The Internet of Things, big data, artificial intelligence, 5G, and other new technologies are still in continuous improvement. With these technologies, flight delay has formed a framework of delay mining technology systems in smart airport grids with advanced technology, open data fusion, security, and reliability. After the data set of airports, aircraft, flights, and passengers is collected through the IoT technology, this paper firstly utilized spatial autocorrelation to process multivariables-delay determinants (using intelligent flight location and communication data) and analyzed the spatial distribution characteristics of the airport delays grid in China. Basic regression models and geographically weighted regression models were then used to study the driving factors and regional differences in an airport delays information system. The results demonstrated the validity of the spatial econometric regression model. Secondly, the spatial aggregation characteristics of China’s airport delays were high aggregation and low accumulation, while DFC, NDF, and WEA positively correlated with the delay time. At the same time, the results of the geographically weighted regression model revealed that different spatial differences between multiple factors would lead to diverse effects of civil aviation delays. The spatial regression model can more systematically and intuitively understand various determinants in the airport system in different regions. This method can also be applied to other relevant studies, for example, time-space analysis of delay factors, or apply the findings to delays in the study of systemic grid structure propagation and delay assessment.

The delay space analysis of the aircraft execution process is an effective measure to ensure the operation of flights. The results of delay distribution in the airport grid are directly related to the adjustment and control of flight operations. Based on the analysis of multiple determinants, big data and multiattribute data excavated by the Internet of Things application development techniques are used to conduct spatial assessment modeling. From the perspective of flight trajectory, weather, and passenger demand learning, it is significant to explore the spatial distribution level, delay diffusion level, and determinants of delay during flight execution. Furthermore, the results of spatial delay analysis can help the airport IoT technology to reallocate flight operation support equipment and facilities according to the distribution of abnormal areas involved in a flight delay.

Data Availability

The related data used to support the findings of this study were supplied by Xiushan Jiang under license and so cannot be made freely available.
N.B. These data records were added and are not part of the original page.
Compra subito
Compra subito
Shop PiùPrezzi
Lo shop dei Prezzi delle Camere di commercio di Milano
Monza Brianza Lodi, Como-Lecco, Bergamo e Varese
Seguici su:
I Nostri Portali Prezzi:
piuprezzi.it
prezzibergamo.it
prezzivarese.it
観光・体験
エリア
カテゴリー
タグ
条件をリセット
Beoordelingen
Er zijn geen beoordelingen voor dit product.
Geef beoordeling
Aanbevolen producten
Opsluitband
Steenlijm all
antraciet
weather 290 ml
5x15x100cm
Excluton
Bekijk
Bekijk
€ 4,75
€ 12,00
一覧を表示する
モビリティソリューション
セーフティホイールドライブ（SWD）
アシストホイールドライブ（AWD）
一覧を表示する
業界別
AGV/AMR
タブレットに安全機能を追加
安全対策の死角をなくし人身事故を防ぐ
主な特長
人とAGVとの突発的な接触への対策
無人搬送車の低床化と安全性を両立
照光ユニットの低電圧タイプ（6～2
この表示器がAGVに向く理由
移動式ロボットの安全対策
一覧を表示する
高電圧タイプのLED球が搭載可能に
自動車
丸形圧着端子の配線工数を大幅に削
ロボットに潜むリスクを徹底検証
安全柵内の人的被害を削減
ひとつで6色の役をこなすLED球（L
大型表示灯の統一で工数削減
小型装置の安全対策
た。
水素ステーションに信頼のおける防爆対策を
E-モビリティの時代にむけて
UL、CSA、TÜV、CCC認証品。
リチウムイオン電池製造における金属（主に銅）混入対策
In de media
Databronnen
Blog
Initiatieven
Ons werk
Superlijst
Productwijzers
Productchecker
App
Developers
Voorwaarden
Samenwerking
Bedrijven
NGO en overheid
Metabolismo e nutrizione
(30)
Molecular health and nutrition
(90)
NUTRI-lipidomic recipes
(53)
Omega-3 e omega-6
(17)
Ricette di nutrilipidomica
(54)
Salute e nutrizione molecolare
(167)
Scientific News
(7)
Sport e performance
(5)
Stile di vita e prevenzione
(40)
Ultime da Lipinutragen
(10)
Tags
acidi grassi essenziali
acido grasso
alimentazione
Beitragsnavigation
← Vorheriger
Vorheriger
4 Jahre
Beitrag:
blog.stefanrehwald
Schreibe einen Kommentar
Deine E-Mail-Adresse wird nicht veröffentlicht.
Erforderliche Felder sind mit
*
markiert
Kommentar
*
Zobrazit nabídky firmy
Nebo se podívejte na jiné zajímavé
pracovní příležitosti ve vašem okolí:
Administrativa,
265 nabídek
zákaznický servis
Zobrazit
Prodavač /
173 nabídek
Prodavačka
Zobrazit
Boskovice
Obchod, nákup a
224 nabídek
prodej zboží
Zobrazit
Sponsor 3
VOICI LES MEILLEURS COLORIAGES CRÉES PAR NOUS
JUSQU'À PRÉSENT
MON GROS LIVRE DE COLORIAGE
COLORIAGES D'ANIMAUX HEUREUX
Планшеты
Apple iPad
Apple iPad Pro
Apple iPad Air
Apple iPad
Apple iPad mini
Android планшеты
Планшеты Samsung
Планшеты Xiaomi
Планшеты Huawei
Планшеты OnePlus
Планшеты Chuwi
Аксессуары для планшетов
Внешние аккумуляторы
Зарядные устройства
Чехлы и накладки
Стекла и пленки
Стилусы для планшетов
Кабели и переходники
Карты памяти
Requests for access to these data should be made to Xiushan Jiang, xshjiang@bjtu.edu.cn.

Conflicts of Interest

The authors declare that they have no conflicts of interest.

Acknowledgments

This research was supported by the Funds of the National Natural Science Foundation of China (U2034208), the Key Technologies of Digital management and Optimization of Freight Train Marshalling Plan (N2021X021), the Key Laboratory of Transport Industry of Big Data Application Technologies for Comprehensive Transport, Ministry of Transport, Beijing Jiaotong University, China.